__TEXT PASSAGE__.
10.Paragraphs 7 and 9 shall only apply where the universal registration document is not in use as a constituent part of a prospectus. Whenever a universal registration document is in use as a constituent part of a prospectus, only Article 23 on supplementing the prospectus shall apply between the time when the prospectus is approved and the final closing of the offer of securities to the public or, as the case may be, the time when trading on a regulated market begins, whichever occurs later.

11.An issuer fulfilling the conditions set out in the first or second subparagraph of paragraph 2 or in paragraph 3 of this Article shall have the status of frequent issuer and shall benefit from the faster approval process in accordance with Article 20(6), provided that:

(a)upon the filing or submission for approval of each universal registration document, the issuer provides written confirmation to the competent authority that, to the best of its knowledge, all regulated information which it was required to disclose under [F56the UK law which implemented] Directive 2004/109/EC, if applicable, and under Regulation (EU) No 596/2014 has been filed and published in accordance with those acts over the last 18 months or over the period since the obligation to disclose regulated information commenced, whichever is the shorter; and

(b)where the competent authority has undertaken a review as referred to in paragraph 8, the issuer has amended its universal registration document in accordance with paragraph 9.

Where any of the above conditions is not fulfilled by the issuer, the status of frequent issuer shall be lost.

12.Where the universal registration document filed with or approved by the competent authority is made public at the latest four months after the end of the financial year, and contains the information required to be disclosed in the annual financial report referred to in [F57Section 1 of Chapter 4 of the Disclosure Guidance and Transparency Rules Sourcebook], the issuer shall be deemed to have fulfilled its obligation to publish the annual financial report required under that Article.

Where the universal registration document, or an amendment thereto, is filed or approved by the competent authority and made public at the latest three months after the end of the first six months of the financial year, and contains the information required to be disclosed in the half-yearly financial report referred to in [F58Section 2 of Chapter 4 of the Disclosure Guidance and Transparency Rules Sourcebook], the issuer shall be deemed to have fulfilled its obligation to publish the half-yearly financial report required under that Article.

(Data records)
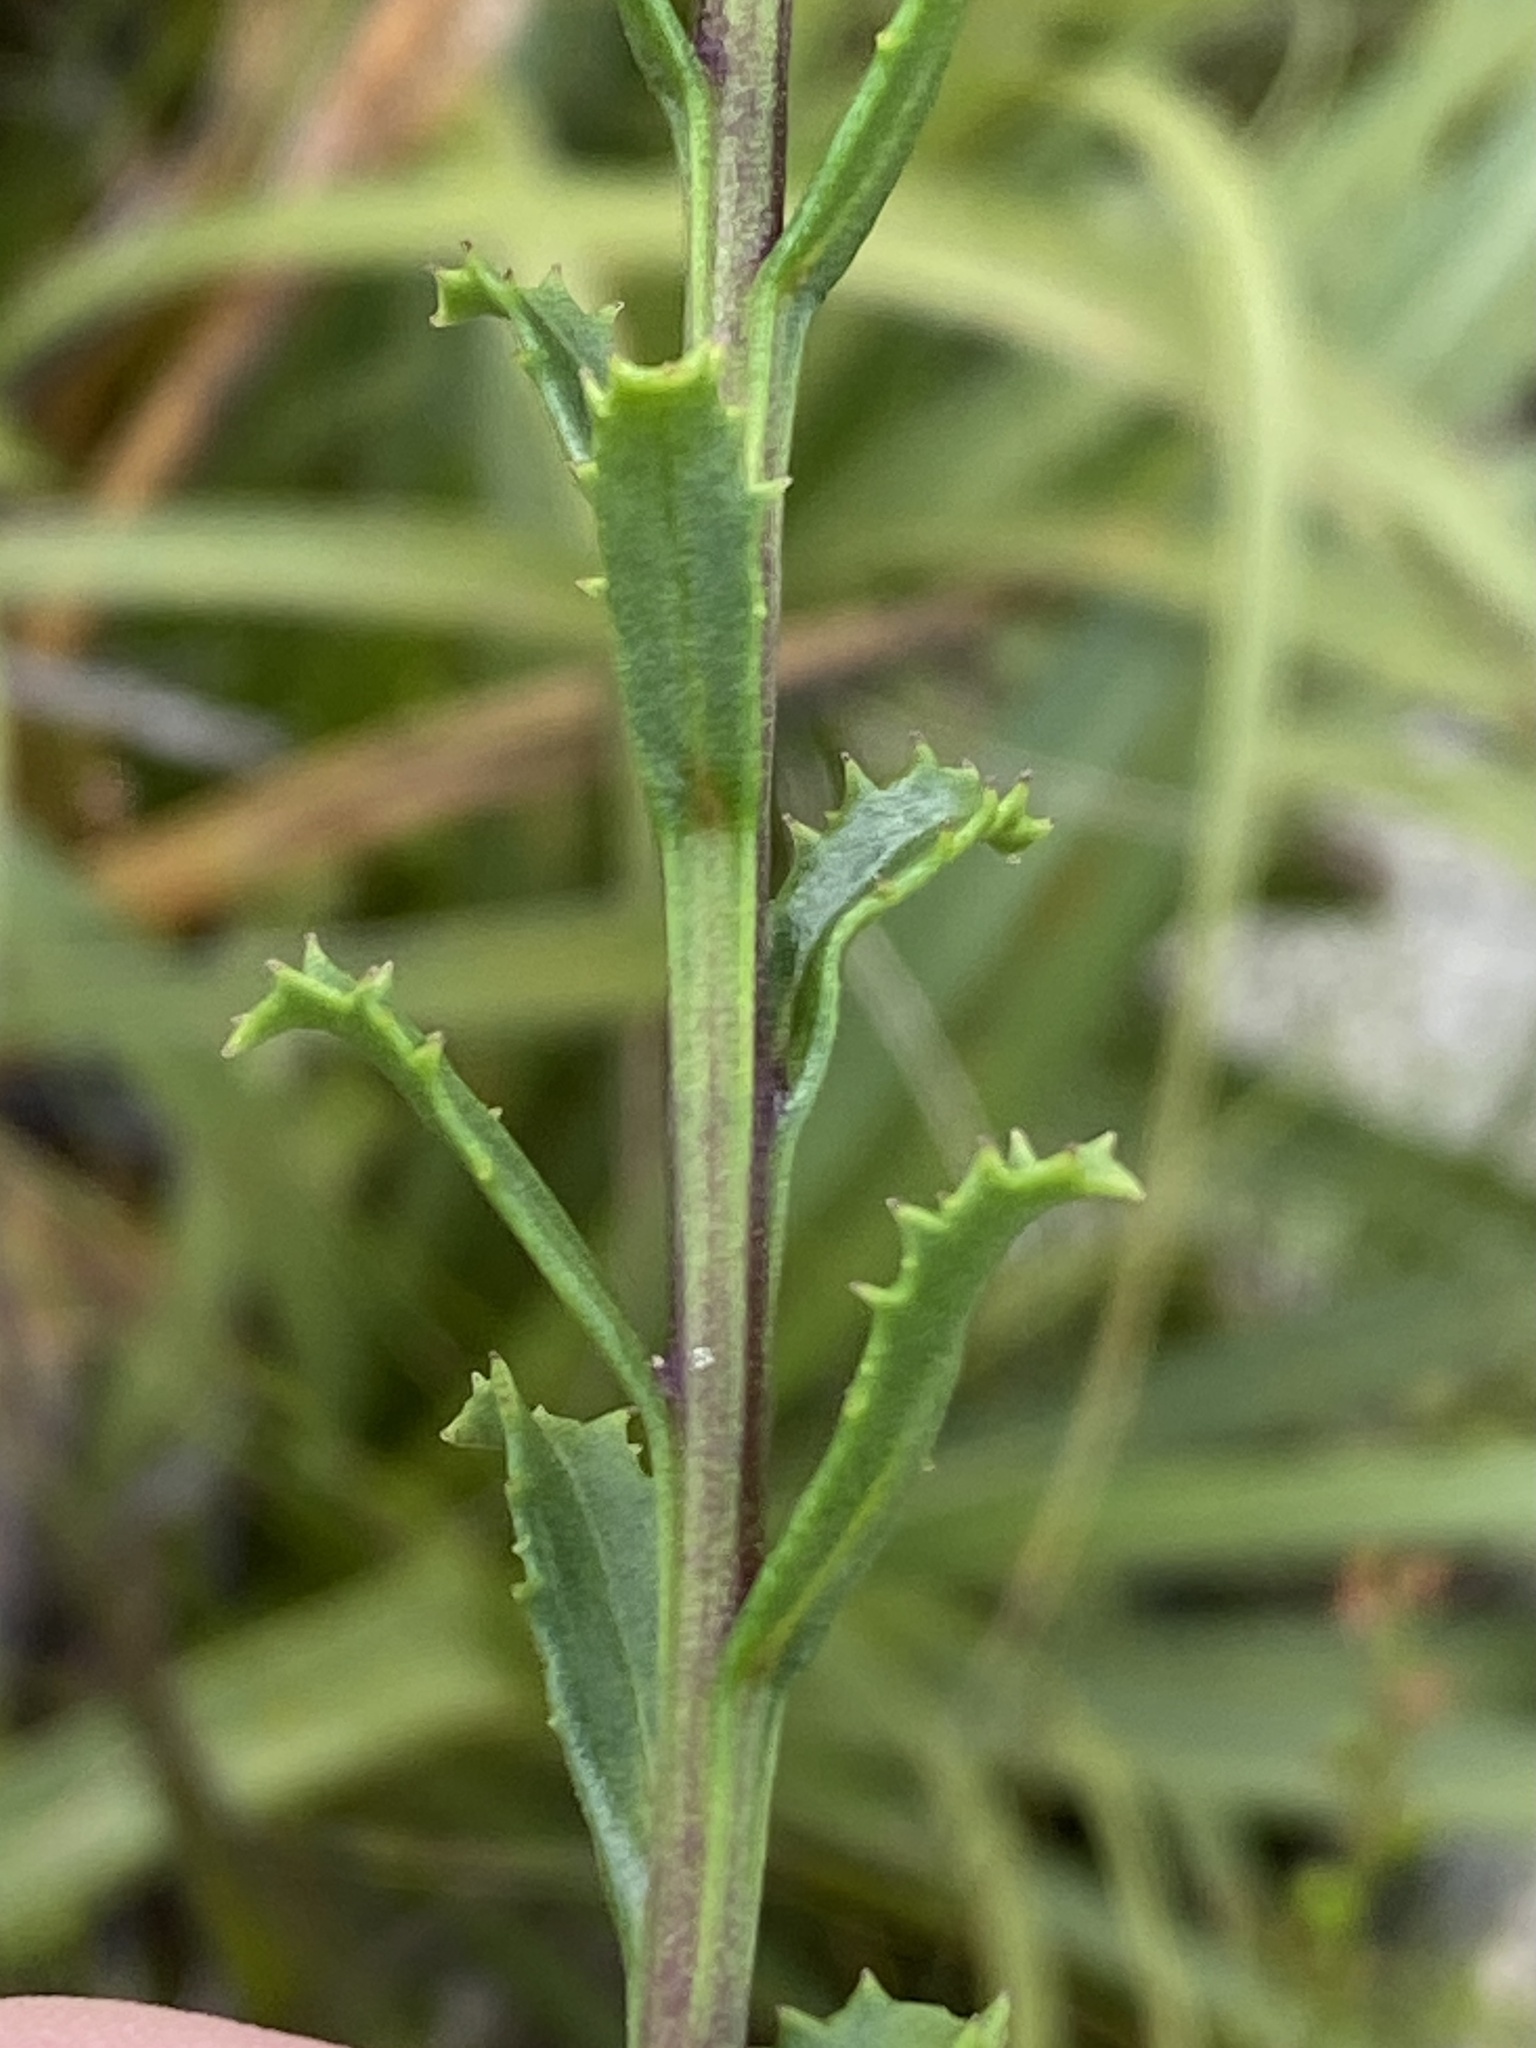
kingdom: Plantae
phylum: Tracheophyta
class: Magnoliopsida
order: Lamiales
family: Scrophulariaceae
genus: Pseudoselago
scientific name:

__WRITTEN EXERCISE 1__.
In the data records, swap "scientific name" for "binomial name" in the lines from the line with "phylum: Tracheophyta" through the end of the records, and write out those lines again with nothing else changed.
__WRITTEN EXERCISE 2__.
Carry on the passage about the universal registration document, starting right after its last sentence.

__EXPECTED OUTPUT 1__.
phylum: Tracheophyta
class: Magnoliopsida
order: Lamiales
family: Scrophulariaceae
genus: Pseudoselago
binomial name:

__EXPECTED OUTPUT 2__.
In the cases referred to in the first and second subparagraph, the issuer:

(a)shall include in the universal registration document a cross reference list identifying where each item required in the annual and half-yearly financial reports can be found in the universal registration document;

(b)shall file the universal registration document in accordance with Article 19(1) of Directive 2004/109/EC and make it available to the officially appointed mechanism referred to in Article 21(2) of that Directive;

(c)shall include in the universal registration document a responsibility statement using the terms required under point (c) of Article 4(2) and point (c) of Article 5(2) of Directive 2004/109/EC.

F5913.. . . . . . . . . . . . . . . . . . . . . . . . . . . . . . . .

[F6014.The Treasury may make regulations to supplement this Regulation by specifying the criteria for the scrutiny and review of the universal registration document and any amendments thereto, and the procedures for the approval and filing of those documents as well as the conditions under which the status of frequent issuer is lost.]

Textual Amendments

Article 10U.K.Prospectuses consisting of separate documents

1.An issuer that has already had a registration document approved by [F61the competent] authority shall be required to draw up only the securities note and the summary, where applicable, when securities are offered to the public or admitted to trading on a regulated market. In that case, the securities note and the summary shall be subject to a separate approval.

Where, since the approval of the registration document, there has been a significant new factor, material mistake or material inaccuracy relating to the information included in the registration document which is capable of affecting the assessment of the securities, a supplement to the registration document shall be submitted for approval, at the latest at the same time as the securities note and the summary. The right to withdraw acceptances in accordance with Article 23(2) shall not apply in that case.

The registration document and its supplement, where applicable, accompanied by the securities note and the summary shall constitute a prospectus, once approved by the competent authority.

2.Once approved, the registration document shall be made available to the public without undue delay and in accordance with the arrangements set out in Article 21.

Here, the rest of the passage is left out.